Northeastern Section - 48th Annual Meeting (18–20 March 2013)

Paper No. 5
Presentation Time: 9:10 AM

CONSTRAINING THE AGE OF DEGLACIATION OF SOUTHEASTERN NEW ENGLAND


OAKLEY, Bryan A., Environmental Earth Science Department, Eastern Connecticut State University, 83 Windam St, Willimantic, CT 06226 and BOOTHROYD, Jon C., Rhode Island Geological Survey, Department of Geosciences, University of Rhode Island, 317 Woodward Hall, 9 East Alumni Avenue, Kingston, RI 02881, OakleyB@easternct.edu

The absence of constraining radiocarbon ages and other accurate and precise dating techniques has left the chronology of initial deglaciation from the maximum position of the southeastern Laurentide Ice Sheet in New England only crudely estimated. This is in marked contrast to areas further from the terminal margin, where ice retreat is tied to abundant radiocarbon ages and a well-dated glacial varve chronology. A 265-year varve series from Glacial Lake Narragansett collected from the Providence River, Narragansett Bay, Rhode Island. was not correlated either with the North American Varve Chronology, or with other varve sequences from southern New England or southeastern New York. However, this uncorrelated sequence represents the minimum time of deposition within the northern segment of Glacial Lake Narragansett. Used in conjunction with the calibrated North American Varve Chronology and cosmogenic exposure ages from the Wolf Rocks and Congdon Hill recessional end moraines, minimum (> 19,400 yBP) and maximum (< 20,500 yBP) ages for Glacial Lake Narragansett can be established. The volume of sediment deposited and presence of overlapping lacustrine fans in Glacial Lake Narragansett indicate that the ice sheet was warm-based, or at least ‘warm poly-thermal’, with subglacial drainages that did not reorganize every year.
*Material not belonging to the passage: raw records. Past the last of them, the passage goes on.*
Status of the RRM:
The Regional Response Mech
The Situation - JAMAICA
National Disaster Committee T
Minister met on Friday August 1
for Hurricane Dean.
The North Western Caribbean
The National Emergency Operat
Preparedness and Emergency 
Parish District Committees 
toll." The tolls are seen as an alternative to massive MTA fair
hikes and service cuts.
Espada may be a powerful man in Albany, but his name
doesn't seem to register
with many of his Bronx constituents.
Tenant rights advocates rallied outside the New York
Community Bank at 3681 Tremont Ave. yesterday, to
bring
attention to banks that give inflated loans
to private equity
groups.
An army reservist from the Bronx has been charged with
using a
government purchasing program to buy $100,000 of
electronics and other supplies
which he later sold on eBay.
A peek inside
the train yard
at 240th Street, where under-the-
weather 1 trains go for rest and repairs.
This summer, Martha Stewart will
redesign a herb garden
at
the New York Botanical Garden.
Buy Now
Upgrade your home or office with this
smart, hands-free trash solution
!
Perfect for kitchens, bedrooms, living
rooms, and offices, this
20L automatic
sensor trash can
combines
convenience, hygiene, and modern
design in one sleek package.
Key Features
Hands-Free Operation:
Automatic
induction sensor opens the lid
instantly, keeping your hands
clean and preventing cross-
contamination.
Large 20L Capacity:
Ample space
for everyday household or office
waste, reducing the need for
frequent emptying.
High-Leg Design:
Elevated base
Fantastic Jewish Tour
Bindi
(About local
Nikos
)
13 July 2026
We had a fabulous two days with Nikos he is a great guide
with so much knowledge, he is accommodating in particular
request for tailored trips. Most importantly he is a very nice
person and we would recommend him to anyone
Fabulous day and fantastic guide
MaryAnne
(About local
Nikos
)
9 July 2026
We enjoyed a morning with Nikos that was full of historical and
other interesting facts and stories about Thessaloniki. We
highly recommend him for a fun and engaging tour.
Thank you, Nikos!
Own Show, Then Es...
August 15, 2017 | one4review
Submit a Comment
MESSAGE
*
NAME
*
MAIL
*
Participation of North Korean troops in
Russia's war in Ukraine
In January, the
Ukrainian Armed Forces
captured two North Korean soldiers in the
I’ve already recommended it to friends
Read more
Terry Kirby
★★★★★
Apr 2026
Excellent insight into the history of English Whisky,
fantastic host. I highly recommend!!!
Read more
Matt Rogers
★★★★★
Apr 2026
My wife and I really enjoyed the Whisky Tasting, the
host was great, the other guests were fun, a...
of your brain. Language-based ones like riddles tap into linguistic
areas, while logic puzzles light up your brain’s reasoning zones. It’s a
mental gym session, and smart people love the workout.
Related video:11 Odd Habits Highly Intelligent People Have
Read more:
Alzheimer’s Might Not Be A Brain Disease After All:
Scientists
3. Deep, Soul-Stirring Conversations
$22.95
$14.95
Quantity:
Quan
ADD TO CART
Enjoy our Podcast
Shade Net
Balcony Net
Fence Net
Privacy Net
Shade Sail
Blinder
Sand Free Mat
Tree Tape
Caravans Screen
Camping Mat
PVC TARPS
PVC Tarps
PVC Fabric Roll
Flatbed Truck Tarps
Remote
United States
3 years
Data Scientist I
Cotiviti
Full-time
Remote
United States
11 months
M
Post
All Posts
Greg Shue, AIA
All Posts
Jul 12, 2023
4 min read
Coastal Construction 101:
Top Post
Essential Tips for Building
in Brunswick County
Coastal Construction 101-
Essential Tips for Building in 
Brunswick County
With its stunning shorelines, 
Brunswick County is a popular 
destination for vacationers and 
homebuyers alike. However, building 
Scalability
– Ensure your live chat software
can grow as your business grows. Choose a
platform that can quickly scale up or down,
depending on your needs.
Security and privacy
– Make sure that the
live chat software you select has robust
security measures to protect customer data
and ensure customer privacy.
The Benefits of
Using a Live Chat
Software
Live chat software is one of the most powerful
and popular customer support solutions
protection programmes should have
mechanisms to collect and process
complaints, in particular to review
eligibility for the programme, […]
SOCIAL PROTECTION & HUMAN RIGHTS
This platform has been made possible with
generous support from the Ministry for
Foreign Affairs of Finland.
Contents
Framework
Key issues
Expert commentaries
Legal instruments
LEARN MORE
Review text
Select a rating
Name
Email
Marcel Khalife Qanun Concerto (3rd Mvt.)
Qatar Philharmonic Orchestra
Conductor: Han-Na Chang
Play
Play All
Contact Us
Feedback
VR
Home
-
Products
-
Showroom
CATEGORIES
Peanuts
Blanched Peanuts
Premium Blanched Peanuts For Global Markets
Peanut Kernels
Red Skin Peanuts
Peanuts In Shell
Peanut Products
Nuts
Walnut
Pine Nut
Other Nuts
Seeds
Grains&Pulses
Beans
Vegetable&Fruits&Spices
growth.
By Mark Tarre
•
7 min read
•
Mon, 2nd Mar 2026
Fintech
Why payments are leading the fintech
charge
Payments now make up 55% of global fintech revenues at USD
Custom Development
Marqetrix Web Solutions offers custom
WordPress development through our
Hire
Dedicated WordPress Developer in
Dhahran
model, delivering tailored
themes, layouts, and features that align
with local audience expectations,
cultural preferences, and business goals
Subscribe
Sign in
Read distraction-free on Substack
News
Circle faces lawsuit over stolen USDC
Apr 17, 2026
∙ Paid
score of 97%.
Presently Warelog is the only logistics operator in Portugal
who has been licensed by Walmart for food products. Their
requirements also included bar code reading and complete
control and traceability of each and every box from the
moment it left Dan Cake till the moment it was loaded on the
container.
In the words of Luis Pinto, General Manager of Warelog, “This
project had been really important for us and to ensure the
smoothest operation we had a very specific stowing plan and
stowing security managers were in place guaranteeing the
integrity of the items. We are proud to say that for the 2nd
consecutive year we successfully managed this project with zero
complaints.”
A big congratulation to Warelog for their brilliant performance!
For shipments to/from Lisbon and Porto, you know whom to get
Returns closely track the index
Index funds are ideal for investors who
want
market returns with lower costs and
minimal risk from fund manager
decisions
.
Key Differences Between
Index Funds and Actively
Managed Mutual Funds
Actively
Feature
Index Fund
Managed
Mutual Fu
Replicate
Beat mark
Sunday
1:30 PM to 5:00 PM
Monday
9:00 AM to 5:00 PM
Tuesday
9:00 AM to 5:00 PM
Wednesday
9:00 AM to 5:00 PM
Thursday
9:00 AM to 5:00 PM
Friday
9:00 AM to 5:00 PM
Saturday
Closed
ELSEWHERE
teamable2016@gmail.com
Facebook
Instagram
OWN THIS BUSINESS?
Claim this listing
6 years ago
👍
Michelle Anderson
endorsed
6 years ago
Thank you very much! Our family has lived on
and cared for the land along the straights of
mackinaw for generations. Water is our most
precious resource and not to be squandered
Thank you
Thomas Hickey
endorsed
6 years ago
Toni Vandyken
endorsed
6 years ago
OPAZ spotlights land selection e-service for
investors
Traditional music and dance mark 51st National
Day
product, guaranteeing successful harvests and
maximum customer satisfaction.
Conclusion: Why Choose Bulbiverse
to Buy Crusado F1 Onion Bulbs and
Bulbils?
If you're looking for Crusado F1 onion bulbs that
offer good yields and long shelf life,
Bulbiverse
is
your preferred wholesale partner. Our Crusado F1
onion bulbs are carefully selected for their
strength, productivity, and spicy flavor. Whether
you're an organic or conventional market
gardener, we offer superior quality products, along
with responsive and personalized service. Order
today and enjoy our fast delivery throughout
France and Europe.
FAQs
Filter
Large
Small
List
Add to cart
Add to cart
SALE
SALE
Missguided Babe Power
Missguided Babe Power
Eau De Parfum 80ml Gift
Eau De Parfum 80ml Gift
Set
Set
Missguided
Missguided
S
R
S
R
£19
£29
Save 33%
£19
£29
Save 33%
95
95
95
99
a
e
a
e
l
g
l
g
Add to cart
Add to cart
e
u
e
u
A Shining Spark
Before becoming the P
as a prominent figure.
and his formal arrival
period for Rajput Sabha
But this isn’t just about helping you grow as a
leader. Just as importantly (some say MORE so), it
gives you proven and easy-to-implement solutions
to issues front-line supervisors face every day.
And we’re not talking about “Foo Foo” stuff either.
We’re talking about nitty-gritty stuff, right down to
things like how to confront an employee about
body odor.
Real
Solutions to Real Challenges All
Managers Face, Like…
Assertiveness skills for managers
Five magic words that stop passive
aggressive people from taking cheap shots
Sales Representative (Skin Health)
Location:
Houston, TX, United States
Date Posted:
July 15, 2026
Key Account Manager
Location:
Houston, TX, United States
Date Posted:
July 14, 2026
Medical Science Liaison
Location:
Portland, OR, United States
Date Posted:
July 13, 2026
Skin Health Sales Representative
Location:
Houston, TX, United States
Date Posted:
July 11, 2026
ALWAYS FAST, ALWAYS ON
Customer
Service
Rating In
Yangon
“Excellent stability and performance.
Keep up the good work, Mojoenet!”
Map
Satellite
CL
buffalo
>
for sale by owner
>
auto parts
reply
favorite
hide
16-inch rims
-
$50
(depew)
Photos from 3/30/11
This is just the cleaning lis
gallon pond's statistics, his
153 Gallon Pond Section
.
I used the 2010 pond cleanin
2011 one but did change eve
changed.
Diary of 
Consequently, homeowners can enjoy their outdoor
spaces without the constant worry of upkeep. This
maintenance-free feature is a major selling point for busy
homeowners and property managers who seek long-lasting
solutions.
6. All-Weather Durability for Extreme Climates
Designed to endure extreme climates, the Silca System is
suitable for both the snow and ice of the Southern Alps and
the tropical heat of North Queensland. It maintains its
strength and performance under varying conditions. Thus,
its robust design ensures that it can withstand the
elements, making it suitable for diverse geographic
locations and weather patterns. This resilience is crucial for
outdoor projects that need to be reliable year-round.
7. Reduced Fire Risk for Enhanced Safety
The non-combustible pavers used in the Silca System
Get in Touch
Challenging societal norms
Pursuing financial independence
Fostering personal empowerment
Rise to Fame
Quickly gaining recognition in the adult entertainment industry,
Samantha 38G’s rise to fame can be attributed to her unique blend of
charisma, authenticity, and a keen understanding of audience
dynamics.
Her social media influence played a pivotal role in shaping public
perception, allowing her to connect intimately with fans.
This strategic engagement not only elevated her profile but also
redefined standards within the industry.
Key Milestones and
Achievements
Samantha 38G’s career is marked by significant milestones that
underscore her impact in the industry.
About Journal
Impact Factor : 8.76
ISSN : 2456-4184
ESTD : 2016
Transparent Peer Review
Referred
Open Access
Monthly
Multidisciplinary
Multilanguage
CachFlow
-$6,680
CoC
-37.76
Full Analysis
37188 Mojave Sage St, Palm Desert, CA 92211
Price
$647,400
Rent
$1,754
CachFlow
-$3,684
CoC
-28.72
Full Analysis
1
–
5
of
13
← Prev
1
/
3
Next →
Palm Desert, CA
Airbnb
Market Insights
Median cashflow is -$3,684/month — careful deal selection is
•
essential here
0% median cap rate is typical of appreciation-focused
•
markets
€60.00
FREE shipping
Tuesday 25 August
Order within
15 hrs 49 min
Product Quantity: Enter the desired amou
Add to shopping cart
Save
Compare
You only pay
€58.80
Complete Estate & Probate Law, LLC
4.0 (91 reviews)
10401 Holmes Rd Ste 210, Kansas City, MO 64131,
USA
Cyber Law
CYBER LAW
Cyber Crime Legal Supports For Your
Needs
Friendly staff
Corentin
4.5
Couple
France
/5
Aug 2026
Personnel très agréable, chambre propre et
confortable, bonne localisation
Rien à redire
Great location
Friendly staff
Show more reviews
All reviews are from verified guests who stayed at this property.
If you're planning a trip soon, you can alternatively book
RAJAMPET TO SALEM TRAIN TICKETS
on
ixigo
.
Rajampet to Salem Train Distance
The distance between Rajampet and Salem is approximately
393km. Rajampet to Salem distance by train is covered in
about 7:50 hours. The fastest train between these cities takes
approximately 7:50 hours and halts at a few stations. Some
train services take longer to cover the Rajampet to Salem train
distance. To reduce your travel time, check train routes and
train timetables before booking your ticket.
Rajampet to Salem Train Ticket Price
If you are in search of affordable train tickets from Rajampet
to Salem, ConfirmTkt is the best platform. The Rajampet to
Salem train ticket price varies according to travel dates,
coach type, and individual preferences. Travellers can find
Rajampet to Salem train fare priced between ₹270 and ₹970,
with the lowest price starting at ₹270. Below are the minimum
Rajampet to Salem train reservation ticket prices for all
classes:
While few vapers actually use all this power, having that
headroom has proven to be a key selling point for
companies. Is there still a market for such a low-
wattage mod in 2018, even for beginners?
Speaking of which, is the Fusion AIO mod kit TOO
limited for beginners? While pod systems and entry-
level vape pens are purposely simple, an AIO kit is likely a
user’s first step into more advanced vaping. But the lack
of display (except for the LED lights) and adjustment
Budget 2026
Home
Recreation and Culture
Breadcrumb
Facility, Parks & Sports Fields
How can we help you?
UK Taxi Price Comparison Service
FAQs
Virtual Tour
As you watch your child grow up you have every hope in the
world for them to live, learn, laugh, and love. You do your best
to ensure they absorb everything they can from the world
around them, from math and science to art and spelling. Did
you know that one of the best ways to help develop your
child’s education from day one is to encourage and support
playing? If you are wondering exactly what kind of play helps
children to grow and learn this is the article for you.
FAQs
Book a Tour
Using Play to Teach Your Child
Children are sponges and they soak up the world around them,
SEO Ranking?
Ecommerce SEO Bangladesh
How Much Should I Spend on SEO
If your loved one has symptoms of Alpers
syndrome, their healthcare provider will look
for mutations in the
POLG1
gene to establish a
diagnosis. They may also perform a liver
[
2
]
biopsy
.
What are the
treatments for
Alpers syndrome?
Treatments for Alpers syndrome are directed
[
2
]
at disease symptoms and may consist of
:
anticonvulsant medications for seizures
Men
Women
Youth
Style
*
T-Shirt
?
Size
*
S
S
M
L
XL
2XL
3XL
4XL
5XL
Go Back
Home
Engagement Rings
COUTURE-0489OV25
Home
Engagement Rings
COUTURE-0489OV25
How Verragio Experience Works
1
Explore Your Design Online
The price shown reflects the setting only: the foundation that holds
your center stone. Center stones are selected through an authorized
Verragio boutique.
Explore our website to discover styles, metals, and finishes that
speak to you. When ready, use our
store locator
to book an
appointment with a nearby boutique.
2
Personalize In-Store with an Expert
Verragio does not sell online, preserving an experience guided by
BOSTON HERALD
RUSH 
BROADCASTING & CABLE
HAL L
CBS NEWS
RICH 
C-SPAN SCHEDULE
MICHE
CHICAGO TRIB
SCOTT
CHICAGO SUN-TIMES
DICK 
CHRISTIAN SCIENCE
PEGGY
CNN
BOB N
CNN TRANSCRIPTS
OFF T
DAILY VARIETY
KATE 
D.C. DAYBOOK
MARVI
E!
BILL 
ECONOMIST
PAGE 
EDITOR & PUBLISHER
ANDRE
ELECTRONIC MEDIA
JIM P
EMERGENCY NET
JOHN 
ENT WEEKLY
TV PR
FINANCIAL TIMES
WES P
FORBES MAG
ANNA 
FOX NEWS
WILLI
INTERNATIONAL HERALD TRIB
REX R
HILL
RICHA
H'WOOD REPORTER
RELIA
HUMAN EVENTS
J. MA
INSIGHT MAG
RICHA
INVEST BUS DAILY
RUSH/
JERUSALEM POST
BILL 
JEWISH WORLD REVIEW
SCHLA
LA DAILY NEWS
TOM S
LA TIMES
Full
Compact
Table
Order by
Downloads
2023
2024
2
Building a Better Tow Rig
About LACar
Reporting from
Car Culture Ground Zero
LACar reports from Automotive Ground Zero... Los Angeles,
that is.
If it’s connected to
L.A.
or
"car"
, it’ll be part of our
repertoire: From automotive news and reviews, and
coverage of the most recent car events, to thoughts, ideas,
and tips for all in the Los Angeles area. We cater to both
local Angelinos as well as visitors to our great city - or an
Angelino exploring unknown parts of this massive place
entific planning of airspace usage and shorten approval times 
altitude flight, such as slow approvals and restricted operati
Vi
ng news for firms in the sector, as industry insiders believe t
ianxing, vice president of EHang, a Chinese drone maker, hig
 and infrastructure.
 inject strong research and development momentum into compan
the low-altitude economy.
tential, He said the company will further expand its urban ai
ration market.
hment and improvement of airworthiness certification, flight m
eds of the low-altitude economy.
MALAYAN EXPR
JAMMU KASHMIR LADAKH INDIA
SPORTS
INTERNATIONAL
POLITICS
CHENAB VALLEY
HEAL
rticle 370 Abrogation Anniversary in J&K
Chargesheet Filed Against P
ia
The relatively rapid retreat of the ice sheet along with models of the landscape prior to the onset of isostatic rebound approximately 16,000 yBP, support the trend of a thinner, ‘warmer’ Laurentide Ice Sheet in southeastern New England. While many studies refer to the last glacial maximum occurring at 18,000 to 20,000 yBP, the constrained age of Glacial Lake Narragansett suggests that at least for the southeastern portion of the Laurentide Ice Sheet, deglaciation was well underway by this time. Significant questions remain regarding the initial deglaciation of southeastern New England, particularly the timing of ice retreat from the terminal moraine near Block Island, Rhode Island and across present-day Block Island and Rhode Island Sounds prior to the southern margin of the Laurentide retreating from the cosmogenically dated Charlestown moraine position around 21,300 yBP.